Background: The approval of new oral disease-modifying drugs (DMDs), such as fingolimod, dimethyl fumarate (DMF), and teriflunamide, has considerably expanded treatment options for relapsing forms of multiple sclerosis (MS). However, data describing the use of these agents in routine clinical practice are limited.
Objective: To describe time trends and identify factors associated with oral DMD treatment initiation and switching among individuals with MS.
Methods: Using data from a large sample of commercially insured patients, we evaluated changes over time in the proportion of MS patients who initiated treatment with an oral DMD and who switched from an injectable DMD to an oral DMD between 2009 and 2014 in the United States. We evaluated predictors of oral DMD use using conditional logistic regression in 2 groups matched on calendar time: oral DMD initiators matched to injectable DMDs initiators and oral DMD switchers matched to those who switched to a second injectable DMD.

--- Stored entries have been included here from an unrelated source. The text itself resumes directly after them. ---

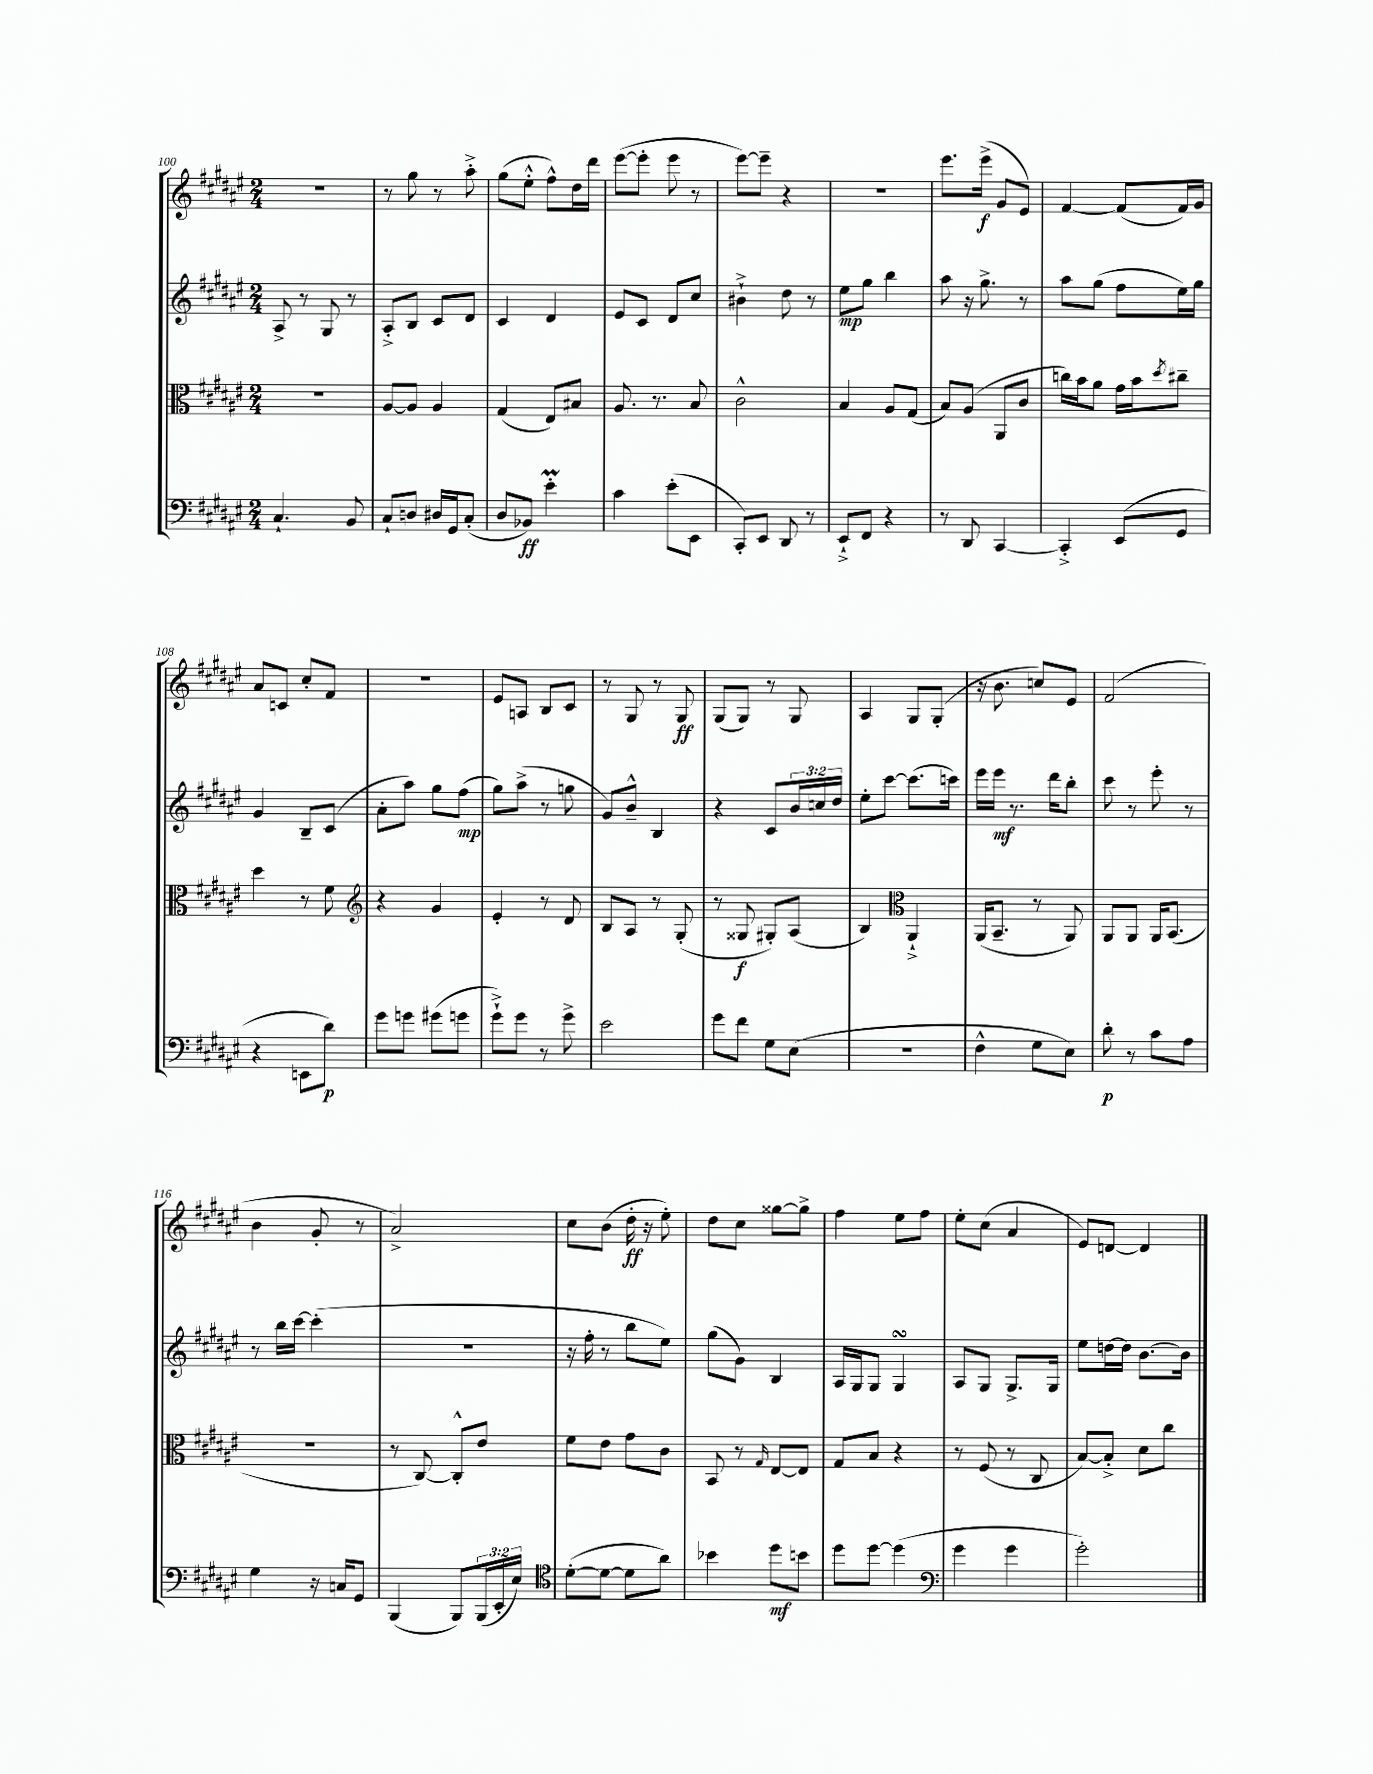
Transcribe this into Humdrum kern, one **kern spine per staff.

**kern	**dynam	**kern	**dynam	**kern	**dynam	**kern	**dynam
*part4	*part4	*part3	*part3	*part2	*part2	*part1	*part1
*staff4	*staff4	*staff3	*staff3	*staff2	*staff2	*staff1	*staff1
*clefF4	*	*clefC3	*	*clefG2	*	*clefG2	*
*k[f#c#g#d#a#e#]	*	*k[f#c#g#d#a#e#]	*	*k[f#c#g#d#a#e#]	*	*k[f#c#g#d#a#e#]	*
*M2/4	*	*M2/4	*	*M2/4	*	*M2/4	*
=100	=100	=100	=100	=100	=100	=100	=100
4.C#`/	.	2r	.	8A#^/	.	2r	.
.	.	.	.	8r	.	.	.
.	.	.	.	8G#/	.	.	.
8BB/	.	.	.	8r	.	.	.
=101	=101	=101	=101	=101	=101	=101	=101
8C#`/L	.	[8A#/L	.	8A#'^/L	.	8r	.
8Dn/J	.	8A#/J]	.	8B/J	.	8gg#\	.
16D#X/LL	.	4A#/	.	8c#/L	.	8r	.
16GG#/J	.	.	.	.	.	.	.
(8C#'/J	.	.	.	8d#/J	.	8aa#'^\	.
=102	=102	=102	=102	=102	=102	=102	=102
8D#/L	.	(4G#/	.	4c#/	.	(8gg#\L	.
8BB-X/J)	ff	.	.	.	.	8ee#'^^\J	.
4e#m'\	.	8E#/L)	.	4d#/	.	8ff#^^\L)	.
.	.	8B#X/J	.	.	.	16dd#\L	.
.	.	.	.	.	.	16ddd#\JJ	.
=103	=103	=103	=103	=103	=103	=103	=103
4c#\	.	8.A#/	.	8e#/L	.	([8eee#\L	.
.	.	.	.	8c#/J	.	8eee#'\J]	.
.	.	8.r	.	.	.	.	.
(8e#'\L	.	.	.	8d#/L	.	8eee#\	.
8EE#\J	.	8B/	.	8cc#/J	.	8r	.
=104	=104	=104	=104	=104	=104	=104	=104
8CC#'/L)	.	2c#^^\	.	4b#X`^\	.	[8eee#\L)	.
8EE#/J	.	.	.	.	.	8eee#~\J]	.
8DD#/	.	.	.	8dd#\	.	4r	.
8r	.	.	.	8r	.	.	.
=105	=105	=105	=105	=105	=105	=105	=105
8EE#`^/L	.	4B/	.	8ee#\L	mp	2r	.
8FF#/J	.	.	.	8gg#\J	.	.	.
4r	.	8A#/L	.	4bb\	.	.	.
.	.	(8G#/J	.	.	.	.	.
=106	=106	=106	=106	=106	=106	=106	=106
8r	.	8B/L)	.	8aa#\	.	8.eee#\L	.
8DD#/	.	(8A#/J	.	16r	.	.	.
.	.	.	.	8.gg#^\	.	(16eee#^\Jk	f
[4CC#/	.	8AA#/L	.	.	.	8g#/L	.
.	.	8c#/J	.	8r	.	8e#/J)	.
=107	=107	=107	=107	=107	=107	=107	=107
4CC#'^/]	.	16ccn\LL)	.	8aa#\L	.	[4f#/	.
.	.	16b\J	.	.	.	.	.
.	.	8a#\J	.	(8gg#\J	.	.	.
(8EE#/L	.	16g#\LL	.	8ff#\L	.	(8f#/L]	.
.	.	16b\J	.	.	.	.	.
.	.	8qdd#/	.	.	.	.	.
8GG#/J	.	8cc#X~\J	.	16ee#\L)	.	16f#/L)	.
.	.	.	.	16gg#\JJ	.	16g#/JJ	.
!!LO:LB:g=z
=108	=108	=108	=108	=108	=108	=108	=108
4r	.	4dd#\	.	4g#/	.	8a#/L	.
.	.	.	.	.	.	8cn/J	.
8EEn\L	.	8r	.	8B~/L	.	8cc#'/L	.
8d#\J)	p	8f#\	.	(8c#/J	.	8f#/J	.
=109	=109	=109	=109	=109	=109	=109	=109
*	*	*clefG2	*	*	*	*	*
8g#\L	.	4r	.	8a#'\L	.	2r	.
8gn\J	.	.	.	8aa#\J)	.	.	.
(8g#X\L	.	4g#/	.	8gg#\L	.	.	.
8gn\J	.	.	.	(8ff#\J	mp	.	.
=110	=110	=110	=110	=110	=110	=110	=110
8g#`^\L)	.	4e#'/	.	8gg#\L)	.	8e#/L	.
8g#\J	.	.	.	(8aa#^\J	.	8An/J	.
8r	.	8r	.	8r	.	8B/L	.
8g#^\	.	8d#/	.	8ggn\	.	8c#/J	.
=111	=111	=111	=111	=111	=111	=111	=111
2e#\	.	8B/L	.	8g#/L)	.	8r	.
.	.	8A#/J	.	8b~^^/J	.	8G#/	.
.	.	8r	.	4B/	.	8r	.
.	.	(8G#'/	.	.	.	8G#/	ff
=112	=112	=112	=112	=112	=112	=112	=112
8g#\L	.	8r	.	4r	.	(8G#/L	.
8f#\J	.	8G##X/	f	.	.	8G#/J)	.
8G#\L	.	8G#X'/L)	.	8c#/L	.	8r	.
(8E#\J	.	(8A#/J	.	24b/L	.	8G#/	.
.	.	.	.	24ccn/	.	.	.
.	.	.	.	24dd#/JJ	.	.	.
=113	=113	=113	=113	=113	=113	=113	=113
2r	.	4B/)	.	8ee#'\L	.	4A#/	.
.	.	.	.	[8ccc#\J	.	.	.
*	*	*clefC3	*	*	*	*	*
.	.	4AA#`^/	.	(8.ccc#\L]	.	8G#/L	.
.	.	.	.	.	.	(8G#'/J	.
.	.	.	.	16cccn\Jk)	.	.	.
=114	=114	=114	=114	=114	=114	=114	=114
4F#^^\	.	(16AA#/KL	.	16eee#\LL	.	16r	.
.	.	8.BB~/J	.	16eee#\JJ	mf	8.b\	.
.	.	.	.	8.r	.	.	.
8G#\L	.	8r	.	.	.	8ccn/L)	.
.	.	.	.	16ddd#\KL	.	.	.
8E#\J)	.	8AA#/)	.	8bb'\J	.	8e#/J	.
=115	=115	=115	=115	=115	=115	=115	=115
8d#'\	p	8AA#/L	.	8ccc#\	.	(2f#/	.
8r	.	8AA#/J	.	8r	.	.	.
8c#\L	.	16AA#/KL	.	8eee#'\	.	.	.
.	.	(8.BB/J	.	.	.	.	.
8A#\J	.	.	.	8r	.	.	.
!!LO:LB:g=z
=116	=116	=116	=116	=116	=116	=116	=116
4G#\	.	2r	.	8r	.	4b\	.
.	.	.	.	16bb\LL	.	.	.
.	.	.	.	[16ccc#\JJ	.	.	.
16r	.	.	.	(4ccc#'\]	.	8g#'/	.
16Cn/KL	.	.	.	.	.	.	.
8GG#/J	.	.	.	.	.	8r	.
=117	=117	=117	=117	=117	=117	=117	=117
(4BBB/	.	8r	.	2r	.	2a#^/)	.
.	.	[8C#/)	.	.	.	.	.
8BBB/L)	.	8C#'^^/L]	.	.	.	.	.
(24BBB/L	.	8e#/J	.	.	.	.	.
24EE#'/	.	.	.	.	.	.	.
24E#/JJ)	.	.	.	.	.	.	.
=118	=118	=118	=118	=118	=118	=118	=118
*clefC4	*	*	*	*	*	*	*
([8d#'\L	.	8f#\L	.	16r	.	8cc#\L	.
.	.	.	.	16ff#'\	.	.	.
8d#\J_	.	8e#\J	.	8r	.	(8b\J	.
8d#\L]	.	8g#\L	.	8bb\L	.	16dd#'\	ff
.	.	.	.	.	.	16r	.
8a#\J)	.	8c#\J	.	8ee#\J)	.	8ee#'\)	.
=119	=119	=119	=119	=119	=119	=119	=119
4b-X\	.	8BB/	.	(8gg#\L	.	8dd#\L	.
.	.	8r	.	8g#\J)	.	8cc#\J	.
.	.	16qqG#/	.	.	.	.	.
8dd#\L	mf	[8E#/L	.	4B/	.	[8gg##X\L	.
8bn\J	.	8E#/J]	.	.	.	8gg##^\J]	.
=120	=120	=120	=120	=120	=120	=120	=120
8dd#\L	.	8G#/L	.	16A#/LL	.	4ff#\	.
.	.	.	.	16G#/J	.	.	.
[8dd#\J	.	8B/J	.	8G#/J	.	.	.
(4dd#\]	.	4r	.	4G#sSSS/	.	8ee#\L	.
.	.	.	.	.	.	8ff#\J	.
=121	=121	=121	=121	=121	=121	=121	=121
*clefF4	*	*	*	*	*	*	*
4g#\	.	8r	.	8A#/L	.	8ee#'\L	.
.	.	(8F#/	.	8G#/J	.	(8cc#\J	.
4g#\	.	8r	.	8.G#^/L	.	4a#/	.
.	.	8C#/	.	.	.	.	.
.	.	.	.	16G#/Jk	.	.	.
=122	=122	=122	=122	=122	=122	=122	=122
2g#'\)	.	[8B/L)	.	8ee#\L	.	8e#/L)	.
.	.	8B'^/J]	.	[16ddn\L	.	[8dn/J	.
.	.	.	.	16dd\JJ]	.	.	.
.	.	8d#\L	.	[8.b\L	.	4d/]	.
.	.	8cc#\J	.	.	.	.	.
.	.	.	.	16b\Jk]	.	.	.
==	==	==	==	==	==	==	==
*-	*-	*-	*-	*-	*-	*-	*-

Results: Our cohort included 7,576 individuals who initiated a DMD and 1,342 who switched DMDs, of which oral DMDs accounted for 6% and 39%, respectively. Oral DMD initiation and switching steadily increased from 5% to 16% and 35% to 84%, respectively, between 2011 and 2014, with DMF being the most commonly used agent. Of the potential predictors with clinical significance, a recent neurologist consultation (OR = 1.60; 95% CI = 1.20-2.15) and emergency department visit (OR = 1.43; 95% CI = 1.01-2.01) were significantly associated with oral DMD initiation. History of depression was noted to be a potential predictor of oral DMD initiation; however, the estimate for this predictor did not reach statistical significance (OR = 1.35; 95% CI = 0.99-1.84). No clinically relevant factors measured in our data were associated with switching to an oral DMD.
Conclusions: Oral DMDs were found to be routinely used as second-line treatment. However, we identified few factors predictive of oral DMD initiation or switching, which implies that their selection is driven by patient and/or physician preferences.
Disclosures: This study was funded by CVS Caremark through an unrestricted research grant to Brigham and Women's Hospital. Shrank and Matlin were employees of, and shareholders in, CVS Health at the time of the study; they report no financial interests in products or services that are related to the subject of this study. Spettell is an employee of, and shareholder in, Aetna. Chitnis serves on clinical trial advisory boards for Novartis and Genzyme-Sanofi; has consulted for Bayer, Biogen Idec, Celgene, Novartis, Merck-Serono, and Genentech-Roche; and has received research support from NIH, National Multiple Sclerosis Society, Peabody Foundation, Consortium for MS Centers, Guthy Jackson Charitable Foundation, EMD-Serono, Novartis Biogen, and Verily. Desai reports receiving a research grant from Merck for unrelated work. Gagne is principal investigator of a research grant from Novartis Pharmaceuticals Corporation to the Brigham and Women's Hospital and has received grant support from Eli Lilly, all for unrelated work. He is also a consultant to Aetion and Optum. Minden reports grants from Biogen and other fees from Genentech, EMD Serano, Avanir, and Novartis, unrelated to this study. The other authors have no conflicts to report. This study was presented as a poster at the International Society for Pharmacoepidemiology 32nd Annual Meeting; August 25-28, 2016; Dublin, Ireland.